第12章

「船長~!」
後ろから呼ばれたと思えば、先程置いてきたマツリが息を切らしながらこちらにやってきた。
「お、思ったより早くこっちに着く事が出来たな。」
感心感心と彼は頷くも、少女の表情はかなり険しい。
「こっちは必死でしたよ…この目が無かったら迷子確定な場所に置いて行かれて!」
あれから船長から預けられた重い荷物を持ち、なるべく早く場所を移動しようとその能力をフル活用して彼女はようやくここに到着する事が出来たのだ。
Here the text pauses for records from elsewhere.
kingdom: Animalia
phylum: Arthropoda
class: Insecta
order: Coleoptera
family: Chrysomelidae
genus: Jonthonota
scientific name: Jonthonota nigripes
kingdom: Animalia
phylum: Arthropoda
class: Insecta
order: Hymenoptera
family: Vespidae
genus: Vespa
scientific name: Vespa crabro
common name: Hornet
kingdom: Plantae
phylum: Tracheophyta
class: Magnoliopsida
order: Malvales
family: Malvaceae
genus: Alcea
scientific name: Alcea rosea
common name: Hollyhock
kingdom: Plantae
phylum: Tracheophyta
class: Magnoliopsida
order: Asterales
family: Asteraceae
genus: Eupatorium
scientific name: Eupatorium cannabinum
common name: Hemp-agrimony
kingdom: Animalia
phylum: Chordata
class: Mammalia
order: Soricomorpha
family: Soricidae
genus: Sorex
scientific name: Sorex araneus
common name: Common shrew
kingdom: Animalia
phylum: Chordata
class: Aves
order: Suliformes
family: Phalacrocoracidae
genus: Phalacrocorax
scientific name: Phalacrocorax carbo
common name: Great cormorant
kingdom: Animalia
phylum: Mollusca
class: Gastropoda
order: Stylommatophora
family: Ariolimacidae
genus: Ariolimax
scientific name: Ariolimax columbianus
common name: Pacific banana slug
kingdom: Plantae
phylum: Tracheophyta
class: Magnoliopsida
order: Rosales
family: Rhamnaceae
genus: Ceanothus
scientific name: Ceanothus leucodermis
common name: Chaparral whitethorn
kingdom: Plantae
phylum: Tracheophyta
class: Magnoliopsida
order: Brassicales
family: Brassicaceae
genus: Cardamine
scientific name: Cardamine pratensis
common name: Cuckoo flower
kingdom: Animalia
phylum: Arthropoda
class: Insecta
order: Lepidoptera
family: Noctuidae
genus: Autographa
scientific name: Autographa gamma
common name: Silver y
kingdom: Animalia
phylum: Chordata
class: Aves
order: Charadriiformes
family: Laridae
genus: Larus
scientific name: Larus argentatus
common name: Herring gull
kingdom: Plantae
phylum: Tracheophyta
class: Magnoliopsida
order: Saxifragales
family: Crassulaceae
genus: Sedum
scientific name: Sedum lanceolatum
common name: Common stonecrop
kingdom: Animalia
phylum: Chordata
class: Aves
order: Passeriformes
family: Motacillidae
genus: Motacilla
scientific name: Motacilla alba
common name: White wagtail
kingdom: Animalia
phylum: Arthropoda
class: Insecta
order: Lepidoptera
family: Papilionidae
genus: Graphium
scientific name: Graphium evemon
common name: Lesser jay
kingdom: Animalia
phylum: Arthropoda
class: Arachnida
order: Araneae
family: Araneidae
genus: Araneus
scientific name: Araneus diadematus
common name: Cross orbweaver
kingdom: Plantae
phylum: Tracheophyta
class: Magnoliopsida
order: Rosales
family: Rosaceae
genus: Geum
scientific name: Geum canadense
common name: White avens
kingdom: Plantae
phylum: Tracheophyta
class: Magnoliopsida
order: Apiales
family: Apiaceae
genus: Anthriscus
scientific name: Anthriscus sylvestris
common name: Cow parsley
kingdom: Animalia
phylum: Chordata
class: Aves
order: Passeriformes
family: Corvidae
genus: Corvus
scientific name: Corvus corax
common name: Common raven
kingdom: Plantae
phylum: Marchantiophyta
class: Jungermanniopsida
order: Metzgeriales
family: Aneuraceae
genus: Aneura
「悪かったって…でも、体力上がったよな。日頃の鍛錬の成果きっちり出たんじゃない、ねー先生?」
船長の言葉でやっとそこにノイの存在を把握する事が出来たマツリだが、その姿を一切見ていなかったので、明らかな動揺の感情が顔に出てしまう。
「ノイ、さん…そのお姿」
「見るんじゃねぇ。」
島に行きたくないと主張していた真の意図がやっと分かり、マツリは口を閉じ素直にそっと目を横に背けた。
「クッソ、だからこの島は嫌なんだ…。」
「あら~アタシとしてはその服大好きだけど…普段は野暮ったい服ばっかり着ているんでしょ、この島に居る間だけでもいいじゃない♡」
良くは無いと思ってはいるものの、今この場でそれを言ってしまえばたちまち形勢逆転されるのが目に見えたのか、ノイは黙る。
「…えっと、ノイさんがここにいるという事は、事件は解決したんです?」
そういえばそもそもの本題について、マツリはその場にいる大人達に聞く。
「半分は、とりあえずコイツがとっ捕まえてくれたお陰で盗人はどうにかなったが、他にも仲間がいるかもしれないという事で、今は調査中って所だな。」
なるほど、とマツリが返した所で遠くの方から大勢の足音が響いてきた。